- [SELECTED TEXT]:
A counterargument is that this type checking responsibility should be handled by workflow engines or other TES clients. In the case of Nextflow, this allows them to forgo type checking, which is a core feature of their system. Engines which want simple file/directory type checking would implement this by communicating with the storage layer directly.

Hope I captured the arguments accurately.

From a technical standpoint, we (the Funnel dev team) think it's possible to implement a system with a pre-defined input/output file type in Funnel, but we'd like the chance to get it fully implemented in order to discover any edge cases.

pditommaso commented 6 years ago

There's are three options here: 1) keep mandatory, 2) make it optional, 3) removed it.

I've explained in the original comment why having it as a mandatory field is a problem. I'm fine both with 2 and 3. Though I tend to think the best solution would be 2 (optional), because it would give the opportunity to enforce the type checking if needed/requested.

Also it could be useful in relation to #77 (eg. outputs all files/directories matching a glob pattern).

adamstruck commented 6 years ago

I am also fine with both options 2 and 3. I'd like to get some version of this and #77 into the spec soon.

geoffjentry commented 6 years ago

@erikvdbergh Is this something you all have an opinion on?

erikvdbergh commented 6 years ago

I would want to keep it around but making it optional is fine. I'm curious @pditommaso how NextFlow handles HTTP inputs when this is not defined? A lot of http endpoints don't allow directory listing so for us it is a quick way to throw it back with an error.

I understand that for FTP, S3 and other endpoints this is a moot field, so I'd agree with making it optional. Keeping it around would also prevent clobbering of directories with files if the output type is unclear or in case of some errors.

pditommaso commented 6 years ago

how NextFlow handles HTTP inputs when this is not defined?

Nextflow does not allow glob patter for HTTP input files, exactly for the reason you have mentioned. However the proposal for an optional GLOB file type is related to *output* files.

wleepang commented 4 years ago

I'm curious if there are any updates on this issue. Reading through the thread it looks like there is consensus on have the field be optional. What would be the appropriate next steps?

kellrott commented 3 years ago

The current proposal for v1.1 is to make the field optional, and then request the server fill it out during runtime once it accesses the actual elements.

uniqueg commented 2 years ago

Related PR #155

- [TO-DO ITEM]: In the thread above, what is the current proposal for v1.1?

- [PROVIDED MATERIAL]:
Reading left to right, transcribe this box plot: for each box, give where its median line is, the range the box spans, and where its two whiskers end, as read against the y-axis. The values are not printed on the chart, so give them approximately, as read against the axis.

- [ANSWER SECTION]: Make the field optional, then have the server fill it out at runtime once it accesses the actual elements.